The official added that the NBCC will develop only land and not the apartments and flats that Air India owns across the globe. According to the government's turnaround plan for Air India, the carrier needs to raise Rs 5,000 crore through sale and leasing of assets, which will be used for repayment of loans. The airline has a debt of Rs 40,000 crore, with an annual interest payment outlay of Rs 3,700 crore.

An Air India executive said that the airline has not been able to monetise assets primarily due to rules governing land acquisition. "Take the example of our land on Baba Kharag Singh Marg in New Delhi, which could have easily fetched us about Rs 900 crore. The land could not be sold or leased due to an issue with land use that bars us from using it for anything but ticketing offices," said the executive, who did not wish to be identified.

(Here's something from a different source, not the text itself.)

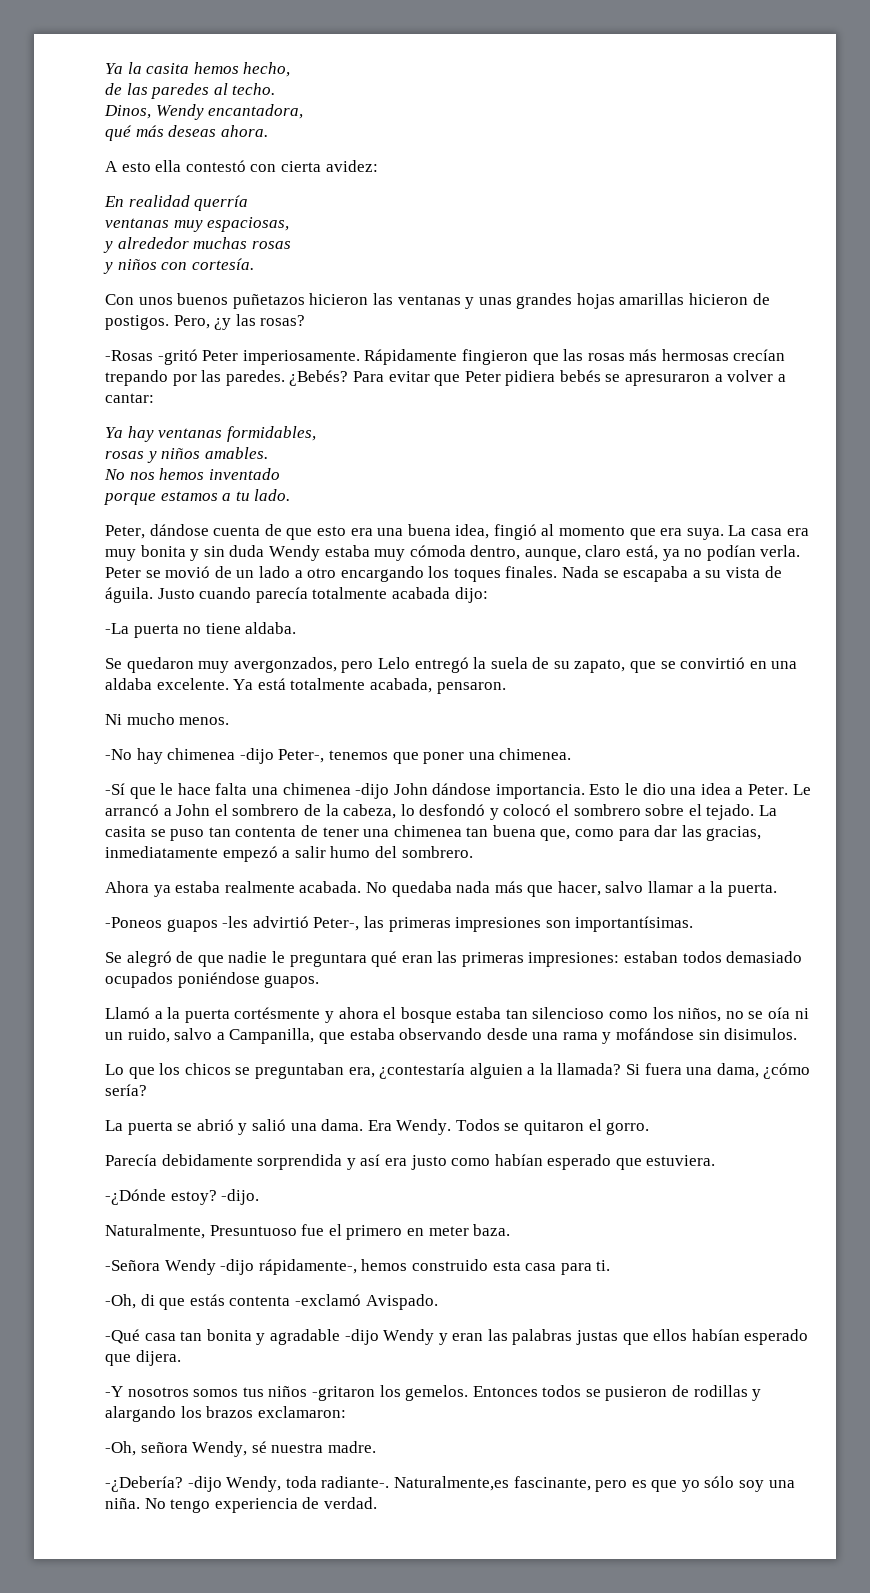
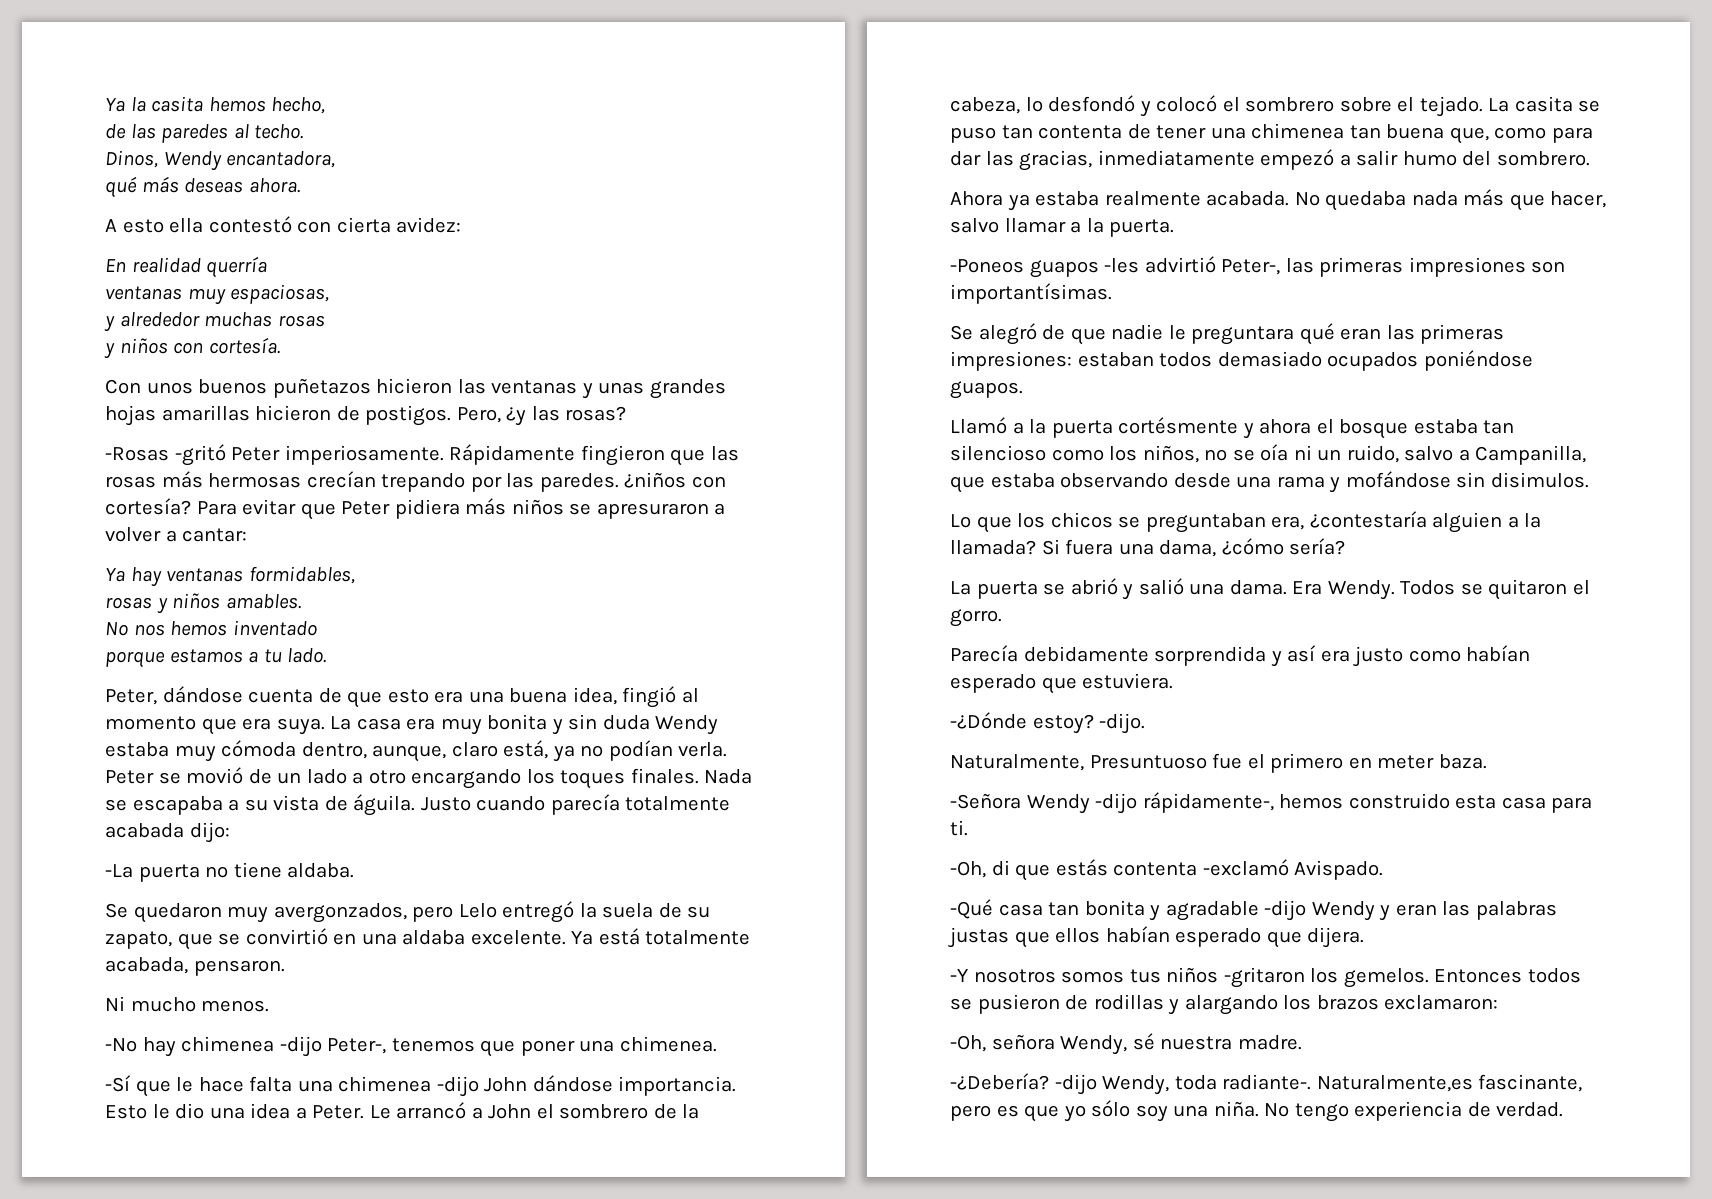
[289,370,349,386] ¿Bebés? -> [624,472,726,488] [105,498,191,515] ¿niños con cortesía?
[559,370,601,382] bebés -> [465,498,564,515] más niños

The executive added, "NBCC is an expert in these matters and we expect them to expedite our monetisation plan. The draft MoU is a generic one and we will be deciding the mode to be followed during monetisation later." Air India's finance department is studying three models for monetisation - outright sale, where Air India sells everything to NBCC and keeps the money; letting NBCC develop the land on its own so that the airline can earn from rentals and share the revenue that the developed asset generates; and sharing the cost of developing an asset on the land and the revenue generated from it in the future.

Air India's performance in asset monetisation has been dismal. While the national carrier has been able to rent out its floors in the Air India building in Mumbai, flats and land parcels in Hong Kong, Nairobi, Mauritius, Mumbai, New Delhi, Gurgaon, Chennai, Kolkata and Coimbatore are yet to be sold or leased.